Alla sentenza odierna si è arrivati in seguito alla decisione, emessa l'8 gennaio di quest'anno, con cui i giudici del Tribunale federale hanno dato ragione a 'Cosimo lo svizzero' sulla qualificazione giuridica del cavetto metallico rinvenuto dagli inquirenti nella sua abitazione. Un oggetto, sequestrato unitamente a pistole e munizioni, che il Tpf in occasione del processo del 2018 aveva considerato un'arma. Di diverso parere Mon Repos. Di qui il rinvio dell’incarto, disposto dal Tf, al Tribunale penale federale per un "nuovo giudizio”. Ovvero per una «nuova commisurazione della pena», ha puntualizzato il presidente della Corte Garré. Dato che per Losanna quel cavetto non è un'arma, il suo dissequestro «si impone, mancando gli estremi della confisca», con conseguente proscioglimento del 63enne dal relativo capo di imputazione. Per contro gli altri capitoli della sentenza del novembre di due anni fa, ha evidenziato Garré, non possono essere posti in discussione. Cosa che aveva tentato di fare nell’udienza di lunedì 17 agosto al Tpf la difesa dell'uomo, parlando di «annullamento in toto», da parte di Mon Repos, del verdetto del 2018 e chiedendo l’assoluzione di ’Cosimo lo svizzero’. Losanna, aveva invece osservato quel giorno la pubblica accusa, il procuratore federale Sergio Mastroianni, «ha giudicato destituite di fondamento tutte le altre censure», salvo quella concernente appunto il cavetto, «sollevate dalla difesa».

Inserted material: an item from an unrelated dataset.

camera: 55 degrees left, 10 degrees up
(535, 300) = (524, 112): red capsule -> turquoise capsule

Il giudice: fatto molto grave la partecipazione alle due ’locali’

Al termine del processo bis il 63enne è stato così riconosciuto colpevole, come scritto, anche di partecipazione e sostegno a un’organizzazione criminale. «Il soprannome Cosimo lo svizzero - ha rilevato il giudice Garré - non è un’invenzione della giustizia o dei media, ma proviene dagli ambienti criminali che l’imputato ha frequentato e che per un lasso di tempo della sua vita si compiaceva di frequentare. La partecipazione alle locali di ’ndrangheta di Giussano e Seregno, in Lombardia, e il contribuito fornito nel procurare armi e stupefacenti sono fatti molto gravi». Nell’udienza di un paio di settimane fa ’Cosimo lo svizzero’, anche oggi presente in aula, aveva dichiarato di non essere un mafioso.

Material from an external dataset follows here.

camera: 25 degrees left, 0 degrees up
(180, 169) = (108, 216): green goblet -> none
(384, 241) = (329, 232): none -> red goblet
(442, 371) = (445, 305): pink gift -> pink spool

I difensori del 63enne assicurano: sarà appello

Avvicinati dalla ’Regione’ dopo la lettura del verdetto, i legali del 63enne, gli avvocati Costantino Testa e Nadir Guglielmoni, hanno fatto sapere che impugneranno la sentenza davanti alla Corte d’appello del Tpf, ciò che non avevano potuto fare con la decisione del 2018, visto che l’appello penale nella giurisdizione federale è stato introdotto successivamente, il 1° gennaio 2019. Il primo verdetto del Tpf era stato di conseguenza contestato con ricorso al Tribunale federale. «Ora in appello - ha affermato l’avvocato Testa - ci sarà un riesame dei fatti ed è quello che la difesa auspicava».